The positive test was from someone in the “Tier 1” group, defined as players, coaches and staff that come into contact with the team, including athletic trainers, strength and conditioning coaches and academic advisors. Though he stopped short of identifying the person, Auriemma confirmed that only part of the group is in isolation for the next 14 days.
“Through contact tracing, and….the normal protocols, our coaching staff is not in a quarantine situation at this time,” he said. “Our team is, but our coaching staff is not. So I’m not in quarantine.”
The shutdown means that the Huskies had to cancel two games this weekend at the Basketball Hall of Fame Women’s Challenge, which they were set to host at Mohegan Sun. They will also cancel their Dec. 4 game against Louisville at the Jimmy V Women’s Classic.
UConn, ranked at No. 3 in preseason polls, is the most prominent program to be forced to pause activities due to positive testing, but the list is growing. The announcement cast a pall over the entire season, as it seems clear that the Huskies will not be the last team to be affected by a disease that appears all but out of control across much of the country.
The quarantine is mandated by the State of Connecticut Department of Health, which Auriemma supports. But he voiced concern that there is lack of consistency nationwide because each school makes their own rules according to state guidelines.

• **TASKS**:
a. Duplicate the stretch of the UConn quarantine passage from "The shutdown means" through "of the country.".
b. Pick up the passage on the UConn women's basketball quarantine where it stops, and continue it.

(Page-level text extractions)
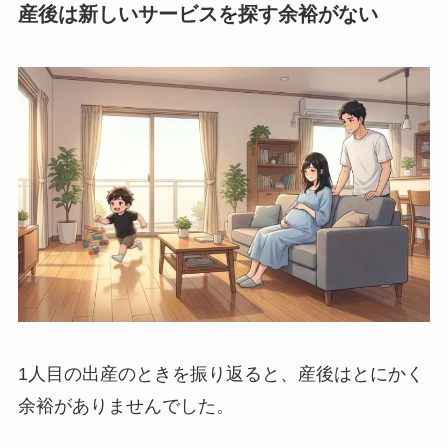
産後は新しいサービスを探す余裕がない
1人目の出産のときを振り返ると、産後はとにかく
余裕がありませんでした。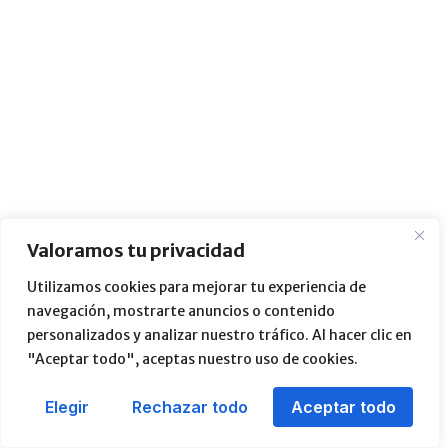
Valoramos tu privacidad
Utilizamos cookies para mejorar tu experiencia de
navegación, mostrarte anuncios o contenido
personalizados y analizar nuestro tráfico. Al hacer clic en
"Aceptar todo", aceptas nuestro uso de cookies.
Elegir
Rechazar todo
Aceptar todo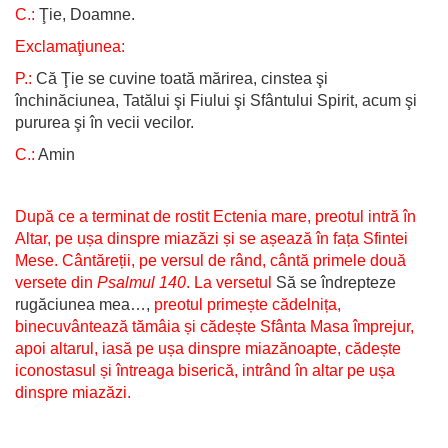
C.:
Ţie, Doamne.
Exclamaţiunea:
P.:
Că Ţie se cuvine toată mărirea, cinstea şi
închinăciunea, Tatălui şi Fiului şi Sfântului Spirit, acum şi
pururea şi în vecii vecilor.
C.:
Amin
După ce a terminat de rostit Ectenia mare, preotul intră în
Altar, pe ușa dinspre miazăzi și se așează în fața Sfintei
Mese. Cântăreții, pe versul de rând, cântă primele două
versete din
Psalmul 140
. La versetul
Să se îndrepteze
rugăciunea mea…,
preotul primește cădelnița,
binecuvântează tămâia și cădește Sfânta Masa împrejur,
apoi altarul, iasă pe ușa dinspre miazănoapte, cădește
iconostasul și întreaga biserică, intrând în altar pe ușa
dinspre miazăzi.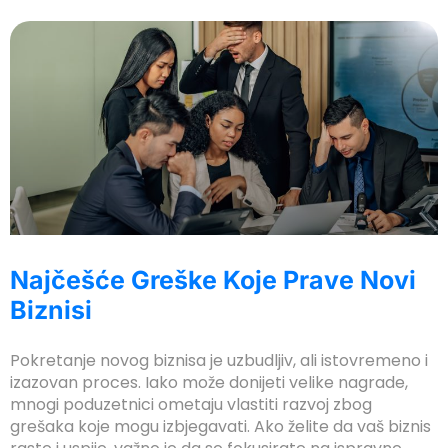
y Hacklink
cklink
cklink
cklink satın al
cklink Panel
apanca escort bayan
cklink Panel
Najčešće Greške Koje Prave Novi
cklink
Biznisi
cklink
Pokretanje novog biznisa je uzbudljiv, ali istovremeno i
cklink panel
izazovan proces. Iako može donijeti velike nagrade,
cklink satın al
mnogi poduzetnici ometaju vlastiti razvoj zbog
grešaka koje mogu izbjegavati. Ako želite da vaš biznis
cklink Panel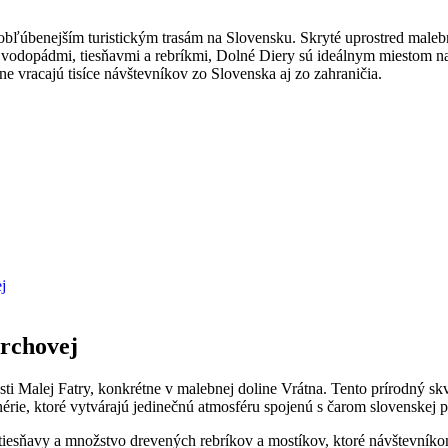
obľúbenejším turistickým trasám na Slovensku. Skryté uprostred malebn
é vodopádmi, tiesňavmi a rebríkmi, Dolné Diery sú ideálnym miestom n
e vracajú tisíce návštevníkov zo Slovenska aj zo zahraničia.
j
erchovej
lasti Malej Fatry, konkrétne v malebnej doline Vrátna. Tento prírodný 
rie, ktoré vytvárajú jedinečnú atmosféru spojenú s čarom slovenskej p
 tiesňavy a množstvo drevených rebríkov a mostíkov, ktoré návštevník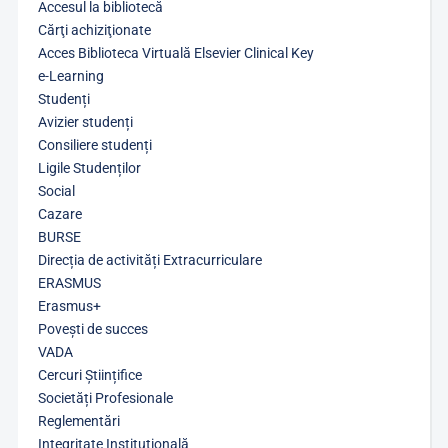
Accesul la bibliotecă
Cărţi achiziţionate
Acces Biblioteca Virtuală Elsevier Clinical Key
e-Learning
Studenți
Avizier studenți
Consiliere studenți
Ligile Studenților
Social
Cazare
BURSE
Direcția de activități Extracurriculare
ERASMUS
Erasmus+
Povești de succes
VADA
Cercuri Științifice
Societăți Profesionale
Reglementări
Integritate Instituțională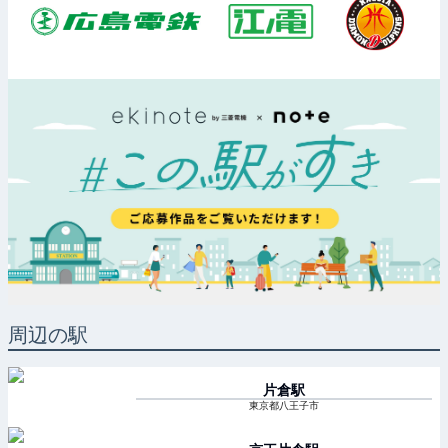
周辺の駅
片倉
駅
東京都八王子市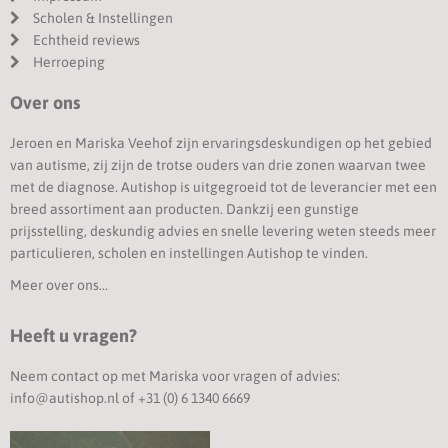
Scholen & Instellingen
Echtheid reviews
Herroeping
Over ons
Jeroen en Mariska Veehof zijn ervaringsdeskundigen op het gebied
van autisme, zij zijn de trotse ouders van drie zonen waarvan twee
met de diagnose. Autishop is uitgegroeid tot de leverancier met een
breed assortiment aan producten. Dankzij een gunstige
prijsstelling, deskundig advies en snelle levering weten steeds meer
particulieren, scholen en instellingen Autishop te vinden.
Meer over ons...
Heeft u vragen?
Neem contact op met Mariska voor vragen of advies:
info@autishop.nl
of
+31 (0) 6 1340 6669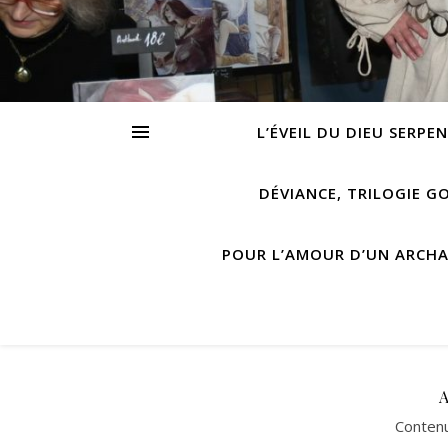
L’ÉVEIL DU DIEU SERPE
DÉVIANCE, TRILOGIE G
POUR L’AMOUR D’UN ARCH
Contenu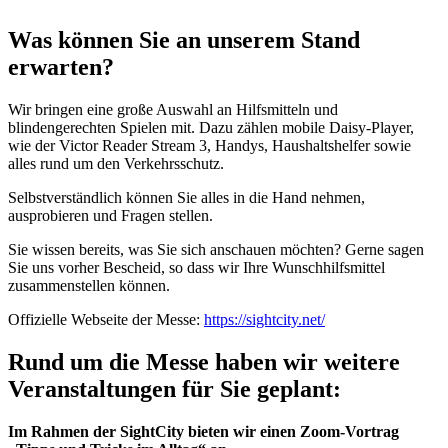
Was können Sie an unserem Stand
erwarten?
Wir bringen eine große Auswahl an Hilfsmitteln und
blindengerechten Spielen mit. Dazu zählen mobile Daisy-Player,
wie der Victor Reader Stream 3, Handys, Haushaltshelfer sowie
alles rund um den Verkehrsschutz.
Selbstverständlich können Sie alles in die Hand nehmen,
ausprobieren und Fragen stellen.
Sie wissen bereits, was Sie sich anschauen möchten? Gerne sagen
Sie uns vorher Bescheid, so dass wir Ihre Wunschhilfsmittel
zusammenstellen können.
Offizielle Webseite der Messe:
https://sightcity.net/
Rund um die Messe haben wir weitere
Veranstaltungen für Sie geplant:
Im Rahmen der SightCity bieten wir einen Zoom-Vortrag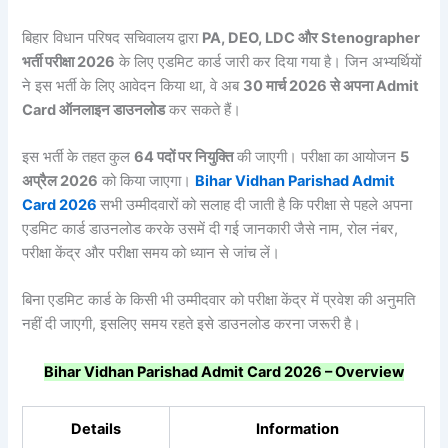
बिहार विधान परिषद सचिवालय द्वारा
PA, DEO, LDC
और Stenographer
भर्ती
परीक्षा 2026
के लिए एडमिट कार्ड जारी कर दिया गया है। जिन अभ्यर्थियों
ने इस भर्ती के लिए आवेदन किया था, वे अब
30
मार्च 2026
से
अपना Admit
Card
ऑनलाइन
डाउनलोड
कर सकते हैं।
इस भर्ती के तहत कुल
64
पदों
पर
नियुक्ति
की जाएगी। परीक्षा का आयोजन
5
अप्रैल 2026
को किया जाएगा।
Bihar Vidhan Parishad Admit
Card 2026
सभी उम्मीदवारों को सलाह दी जाती है कि परीक्षा से पहले अपना
एडमिट कार्ड डाउनलोड करके उसमें दी गई जानकारी जैसे नाम, रोल नंबर,
परीक्षा केंद्र और परीक्षा समय को ध्यान से जांच लें।
बिना एडमिट कार्ड के किसी भी उम्मीदवार को परीक्षा केंद्र में प्रवेश की अनुमति
नहीं दी जाएगी, इसलिए समय रहते इसे डाउनलोड करना जरूरी है।
Bihar Vidhan Parishad Admit Card 2026 – Overview
Details
Information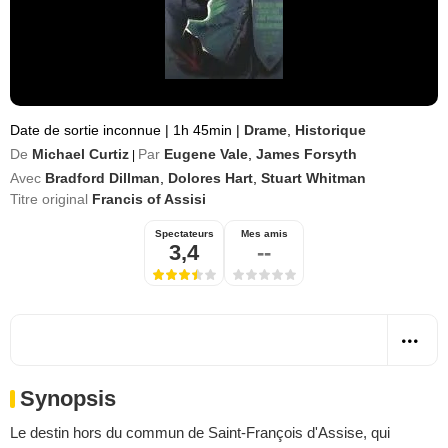
Date de sortie inconnue
|
1h 45min
|
Drame
,
Historique
De
Michael Curtiz
Par
Eugene Vale
,
James Forsyth
|
Avec
Bradford Dillman
,
Dolores Hart
,
Stuart Whitman
Titre original
Francis of Assisi
Spectateurs
Mes amis
3,4
--
Synopsis
Le destin hors du commun de Saint-François d'Assise, qui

• **EXPECTED OUTPUTS**:
a.
The shutdown means that the Huskies had to cancel two games this weekend at the Basketball Hall of Fame Women’s Challenge, which they were set to host at Mohegan Sun. They will also cancel their Dec. 4 game against Louisville at the Jimmy V Women’s Classic.
UConn, ranked at No. 3 in preseason polls, is the most prominent program to be forced to pause activities due to positive testing, but the list is growing. The announcement cast a pall over the entire season, as it seems clear that the Huskies will not be the last team to be affected by a disease that appears all but out of control across much of the country.

b.
“I think everybody’s going to be in this, in this scenario, at some point, either already has been, is, or will be, you can just pretty much predict that”, Auriemma said. “So the one thing that I’ve been struggling with, in talking with my coaches, and other coaches around the country, there seems to be such a widespread and such disparity between how each conference, each part of the country, each state, chooses to handle any of these occurrences.”
During the summer and early fall, the team divided into “pods” of four players who lived and practiced together, led by the three juniors, Evina Westbrook, Christyn Williams, and Olivia Nelson-Ododa. The Huskies have six freshmen, two sophomores, and no seniors on the roster. The Tier One group will all be re-tested Wednesday and Friday.
“We’re going to wait and see what the results are, and if we get everything that we expect to get, we’ll start back on the court in our pods again,” Auriemma said.
He expressed regret over the shutdown, considering how careful players were.
“But these kids want this so bad that, I call it, ‘They’ve been held hostage.’ Since the end of July. They can’t go anywhere. They can’t talk to anybody. They can’t do anythingm” Auriemma said. “You know, and for a couple hours every day they’re allowed out to get some recess. It’s incredible what’s happened to them.”
“And yet they hang in there, and they don’t talk about them, “I’m done with this!’ They don’t. They just talk about ‘when’s our first game? When are we playing? When’s our next practice?’”
Every basketball fan hopes that everything will be fine, and we will have a season of games, and even a tournament at the end. But having several teams cancelling the first part of their season does not bode well for anything like a normal basketball year.
Louisville’s situation demonstrates the difficulty all teams face in keeping the NCAA season viable. Although the team has not announced any positive tests, Louisville will miss both their game against the Huskies and their home opener against Middle Tennessee, which also announced a shutdown period yesterday after a positive COVID test.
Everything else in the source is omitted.